Куда бежать, тоску девать?
В леса бежать – листья шумят,
Листья шумят, часты кусты,
Часты кусты ракитовы.
Пойду с горя в чисто поле,
В чистом поле трава растет,
Цветы цветут лазоревы.
Сорву цветок, совью венок,
Совью венок милу дружку,
Милу дружку на головушку:
«Носи венок – не скидывай,
Терпи горе – не сказывай».
Не заметила Настя, как завела песню и как ее кончила. Но только что умолк ее голос, на лугу с самого берега Гостомли заслышалась другая песня. Настя сначала думала, что ей это показалось, но она узнала знакомый голос и, обернувшись ухом к лугу, слушала. А Степан пел:
Как изгаснет зорька ясная,
Как задремлет свекровь лютая,
А моя жена сварливая, —
Выходи, моя лебедушка,
Во зеленую дубровушку,
Во густой куст во калиновой.
Соловьем я свистну, молодец,
На мой посвист ты откликнешься
Перепелочкою-пташечкой,
Свое горе позабудем мы,
Простим грусть-тоску сердечную.
Выходи, моя зазнобушка,
На совет, любовь, на радощи, —
На зеленую кроватушку.
Приголубь меня, касаточка!
Расчеши мне кудри русые;
Посмотреть дай в очи черные,
Целовать дай плечи белые.
«Господи! чтой-то он меня словно манит своей песнею», – подумала Настя, сбросила с крестца два верхние снопа и, свернувшись на них, уснула.

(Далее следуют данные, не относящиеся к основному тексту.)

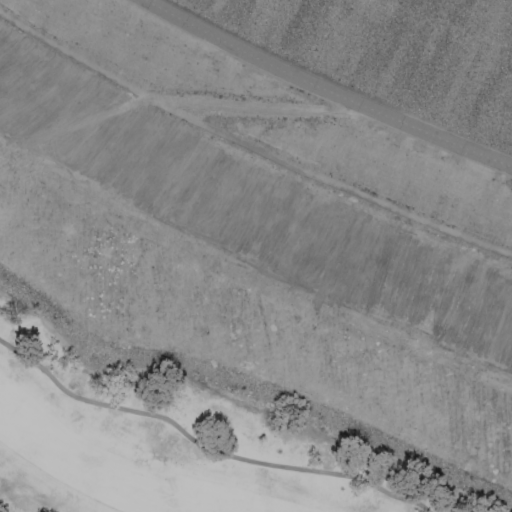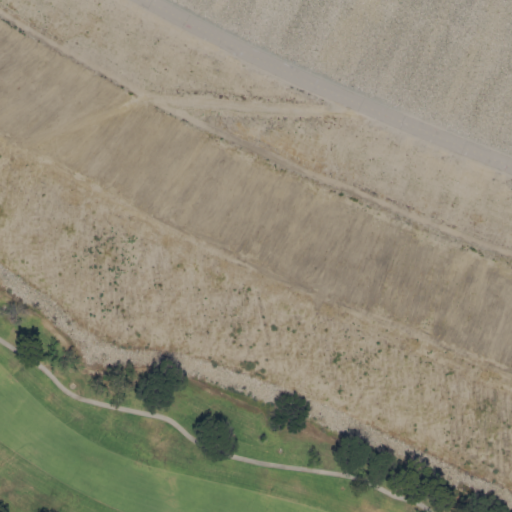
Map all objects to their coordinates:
road: (325, 89)
road: (254, 106)
road: (249, 144)
park: (266, 218)
dam: (260, 220)
park: (247, 268)
road: (205, 445)
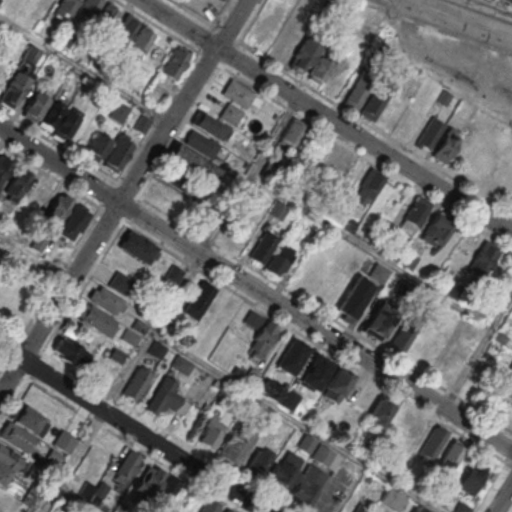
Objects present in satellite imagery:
building: (507, 2)
building: (79, 7)
road: (457, 17)
building: (106, 18)
building: (124, 30)
building: (266, 31)
building: (142, 40)
building: (304, 54)
building: (174, 62)
road: (442, 64)
building: (320, 68)
road: (84, 70)
building: (20, 76)
building: (358, 89)
building: (241, 95)
building: (386, 103)
building: (35, 104)
building: (118, 111)
building: (230, 113)
road: (326, 116)
building: (58, 121)
building: (210, 125)
building: (430, 132)
building: (294, 133)
building: (201, 143)
building: (447, 144)
building: (96, 147)
building: (117, 153)
building: (194, 163)
building: (3, 166)
building: (15, 185)
building: (368, 186)
road: (123, 196)
building: (55, 212)
building: (415, 214)
building: (71, 222)
building: (438, 227)
building: (243, 230)
building: (138, 247)
building: (263, 247)
road: (35, 258)
building: (484, 259)
building: (278, 260)
building: (379, 272)
building: (174, 273)
road: (410, 276)
building: (121, 282)
building: (329, 286)
road: (255, 289)
building: (353, 298)
building: (8, 300)
building: (106, 300)
building: (198, 300)
building: (95, 319)
building: (379, 320)
road: (151, 332)
building: (260, 334)
building: (403, 337)
building: (70, 352)
road: (477, 352)
building: (293, 356)
building: (181, 364)
building: (317, 371)
building: (138, 383)
building: (337, 384)
building: (508, 385)
building: (279, 393)
building: (167, 397)
building: (381, 410)
building: (29, 420)
road: (131, 428)
building: (410, 428)
building: (211, 431)
building: (16, 437)
building: (64, 441)
building: (433, 442)
building: (237, 444)
building: (451, 455)
building: (325, 456)
building: (259, 460)
road: (72, 461)
building: (9, 463)
building: (127, 467)
building: (284, 470)
building: (472, 476)
building: (149, 481)
building: (307, 485)
building: (97, 492)
road: (502, 496)
building: (393, 498)
road: (77, 500)
building: (210, 505)
building: (461, 507)
building: (362, 508)
building: (419, 509)
building: (225, 510)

Был Настин черед стряпаться, но она ходила домой нижней дорогой, а не рубежом. На другое утро ребята, ведя раненько коней из ночного, видели, что Степан шел с рубежа домой, и спросили его: «Что, дядя Степан, рано поднялся?» Но Степан им ничего не отвечал и шибко шел своей дорогой. Рубашка на нем была мокра от росы, а свита была связана кушаком. Он забыл ее развязать, дрожа целую ночь в ожидании Насти.
В этот же день, в полудни, Степан приходил на Прокудинский загон попросить водицы. Напился, взглянул на Настю и пошел.
– Иль Степанушка невесел! Что головушку повесил? – сказала ему Домна. – Аль жена вчера избранила?
– Да, – отвечал нехотя Степан и совсем ушел.
Жнитва оставалось только всего на два дни. Насте опять нужно было идти стряпать. Свечерело. Настя дошла до ярочка и задумалась: идти ли ей рубежом или нижней дорогой. Ей послышалось, что сзади кто-то идет. Она оглянулась, за нею шел Степан.
– Я тебя выжидал, – сказал он, весь встревоженный.
Настя растерялась. Какую дорогу ни выбирать, было все равно.
– Слушай, Степан!
– Говори.
– Я ведь тебе лиха никакого не сделала?
– Иссушила ты меня. Вот что ты мне сделала. Разума я по тебе решился.